■ Required action ■
Swap each occurrence of "pie chart" in the entries below for "donut chart", and reproduce all the entries with every other character unchanged.
::::
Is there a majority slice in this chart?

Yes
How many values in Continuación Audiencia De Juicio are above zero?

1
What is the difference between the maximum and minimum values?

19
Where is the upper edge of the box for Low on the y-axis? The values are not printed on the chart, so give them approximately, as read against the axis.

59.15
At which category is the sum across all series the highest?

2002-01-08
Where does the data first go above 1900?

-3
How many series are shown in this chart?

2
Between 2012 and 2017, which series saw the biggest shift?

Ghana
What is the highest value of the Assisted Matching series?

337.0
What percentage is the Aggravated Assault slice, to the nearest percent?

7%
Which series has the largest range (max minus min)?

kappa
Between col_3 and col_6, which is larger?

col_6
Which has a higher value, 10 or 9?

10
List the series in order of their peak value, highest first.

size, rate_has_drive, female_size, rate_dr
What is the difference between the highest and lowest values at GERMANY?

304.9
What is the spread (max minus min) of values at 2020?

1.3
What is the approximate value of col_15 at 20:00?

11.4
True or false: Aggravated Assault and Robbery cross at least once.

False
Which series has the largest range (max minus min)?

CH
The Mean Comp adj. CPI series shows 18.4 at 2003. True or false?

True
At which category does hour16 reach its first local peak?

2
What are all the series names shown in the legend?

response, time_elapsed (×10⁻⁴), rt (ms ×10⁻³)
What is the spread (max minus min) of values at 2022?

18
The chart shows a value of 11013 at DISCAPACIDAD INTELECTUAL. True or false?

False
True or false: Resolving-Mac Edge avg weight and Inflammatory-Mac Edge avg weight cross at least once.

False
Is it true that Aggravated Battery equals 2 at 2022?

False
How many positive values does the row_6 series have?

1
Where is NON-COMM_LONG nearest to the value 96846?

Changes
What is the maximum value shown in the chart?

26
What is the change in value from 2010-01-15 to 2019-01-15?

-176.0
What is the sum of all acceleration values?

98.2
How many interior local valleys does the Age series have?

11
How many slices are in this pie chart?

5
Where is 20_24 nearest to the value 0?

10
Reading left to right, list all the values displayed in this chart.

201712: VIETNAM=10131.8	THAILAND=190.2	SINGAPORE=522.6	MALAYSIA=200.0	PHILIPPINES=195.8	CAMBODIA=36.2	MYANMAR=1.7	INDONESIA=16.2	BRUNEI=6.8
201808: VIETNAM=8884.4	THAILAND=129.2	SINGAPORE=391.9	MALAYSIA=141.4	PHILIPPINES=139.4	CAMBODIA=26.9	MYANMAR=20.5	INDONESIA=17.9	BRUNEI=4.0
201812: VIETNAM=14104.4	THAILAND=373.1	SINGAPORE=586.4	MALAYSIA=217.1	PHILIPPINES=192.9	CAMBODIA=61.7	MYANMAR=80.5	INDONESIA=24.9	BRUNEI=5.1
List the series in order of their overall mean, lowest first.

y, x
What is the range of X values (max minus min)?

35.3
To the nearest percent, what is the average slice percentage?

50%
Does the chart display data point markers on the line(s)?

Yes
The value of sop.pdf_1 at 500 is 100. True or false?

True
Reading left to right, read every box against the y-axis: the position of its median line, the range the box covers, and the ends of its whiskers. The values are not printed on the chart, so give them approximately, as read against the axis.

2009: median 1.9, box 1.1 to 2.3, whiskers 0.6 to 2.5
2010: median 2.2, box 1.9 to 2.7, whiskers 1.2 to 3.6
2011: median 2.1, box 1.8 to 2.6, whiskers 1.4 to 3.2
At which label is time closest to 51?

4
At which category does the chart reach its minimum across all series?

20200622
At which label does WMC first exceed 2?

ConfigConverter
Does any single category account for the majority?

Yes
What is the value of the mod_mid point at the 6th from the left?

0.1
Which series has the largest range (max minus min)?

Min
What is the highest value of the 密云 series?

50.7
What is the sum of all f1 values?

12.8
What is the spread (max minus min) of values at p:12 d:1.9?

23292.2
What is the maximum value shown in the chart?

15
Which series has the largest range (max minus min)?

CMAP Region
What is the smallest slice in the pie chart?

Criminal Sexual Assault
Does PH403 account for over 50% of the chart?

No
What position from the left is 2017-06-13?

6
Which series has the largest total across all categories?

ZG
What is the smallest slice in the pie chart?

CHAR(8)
::::
■ Answer below ■
Is there a majority slice in this chart?

Yes
How many values in Continuación Audiencia De Juicio are above zero?

1
What is the difference between the maximum and minimum values?

19
Where is the upper edge of the box for Low on the y-axis? The values are not printed on the chart, so give them approximately, as read against the axis.

59.15
At which category is the sum across all series the highest?

2002-01-08
Where does the data first go above 1900?

-3
How many series are shown in this chart?

2
Between 2012 and 2017, which series saw the biggest shift?

Ghana
What is the highest value of the Assisted Matching series?

337.0
What percentage is the Aggravated Assault slice, to the nearest percent?

7%
Which series has the largest range (max minus min)?

kappa
Between col_3 and col_6, which is larger?

col_6
Which has a higher value, 10 or 9?

10
List the series in order of their peak value, highest first.

size, rate_has_drive, female_size, rate_dr
What is the difference between the highest and lowest values at GERMANY?

304.9
What is the spread (max minus min) of values at 2020?

1.3
What is the approximate value of col_15 at 20:00?

11.4
True or false: Aggravated Assault and Robbery cross at least once.

False
Which series has the largest range (max minus min)?

CH
The Mean Comp adj. CPI series shows 18.4 at 2003. True or false?

True
At which category does hour16 reach its first local peak?

2
What are all the series names shown in the legend?

response, time_elapsed (×10⁻⁴), rt (ms ×10⁻³)
What is the spread (max minus min) of values at 2022?

18
The chart shows a value of 11013 at DISCAPACIDAD INTELECTUAL. True or false?

False
True or false: Resolving-Mac Edge avg weight and Inflammatory-Mac Edge avg weight cross at least once.

False
Is it true that Aggravated Battery equals 2 at 2022?

False
How many positive values does the row_6 series have?

1
Where is NON-COMM_LONG nearest to the value 96846?

Changes
What is the maximum value shown in the chart?

26
What is the change in value from 2010-01-15 to 2019-01-15?

-176.0
What is the sum of all acceleration values?

98.2
How many interior local valleys does the Age series have?

11
How many slices are in this donut chart?

5
Where is 20_24 nearest to the value 0?

10
Reading left to right, list all the values displayed in this chart.

201712: VIETNAM=10131.8	THAILAND=190.2	SINGAPORE=522.6	MALAYSIA=200.0	PHILIPPINES=195.8	CAMBODIA=36.2	MYANMAR=1.7	INDONESIA=16.2	BRUNEI=6.8
201808: VIETNAM=8884.4	THAILAND=129.2	SINGAPORE=391.9	MALAYSIA=141.4	PHILIPPINES=139.4	CAMBODIA=26.9	MYANMAR=20.5	INDONESIA=17.9	BRUNEI=4.0
201812: VIETNAM=14104.4	THAILAND=373.1	SINGAPORE=586.4	MALAYSIA=217.1	PHILIPPINES=192.9	CAMBODIA=61.7	MYANMAR=80.5	INDONESIA=24.9	BRUNEI=5.1
List the series in order of their overall mean, lowest first.

y, x
What is the range of X values (max minus min)?

35.3
To the nearest percent, what is the average slice percentage?

50%
Does the chart display data point markers on the line(s)?

Yes
The value of sop.pdf_1 at 500 is 100. True or false?

True
Reading left to right, read every box against the y-axis: the position of its median line, the range the box covers, and the ends of its whiskers. The values are not printed on the chart, so give them approximately, as read against the axis.

2009: median 1.9, box 1.1 to 2.3, whiskers 0.6 to 2.5
2010: median 2.2, box 1.9 to 2.7, whiskers 1.2 to 3.6
2011: median 2.1, box 1.8 to 2.6, whiskers 1.4 to 3.2
At which label is time closest to 51?

4
At which category does the chart reach its minimum across all series?

20200622
At which label does WMC first exceed 2?

ConfigConverter
Does any single category account for the majority?

Yes
What is the value of the mod_mid point at the 6th from the left?

0.1
Which series has the largest range (max minus min)?

Min
What is the highest value of the 密云 series?

50.7
What is the sum of all f1 values?

12.8
What is the spread (max minus min) of values at p:12 d:1.9?

23292.2
What is the maximum value shown in the chart?

15
Which series has the largest range (max minus min)?

CMAP Region
What is the smallest slice in the donut chart?

Criminal Sexual Assault
Does PH403 account for over 50% of the chart?

No
What position from the left is 2017-06-13?

6
Which series has the largest total across all categories?

ZG
What is the smallest slice in the donut chart?

CHAR(8)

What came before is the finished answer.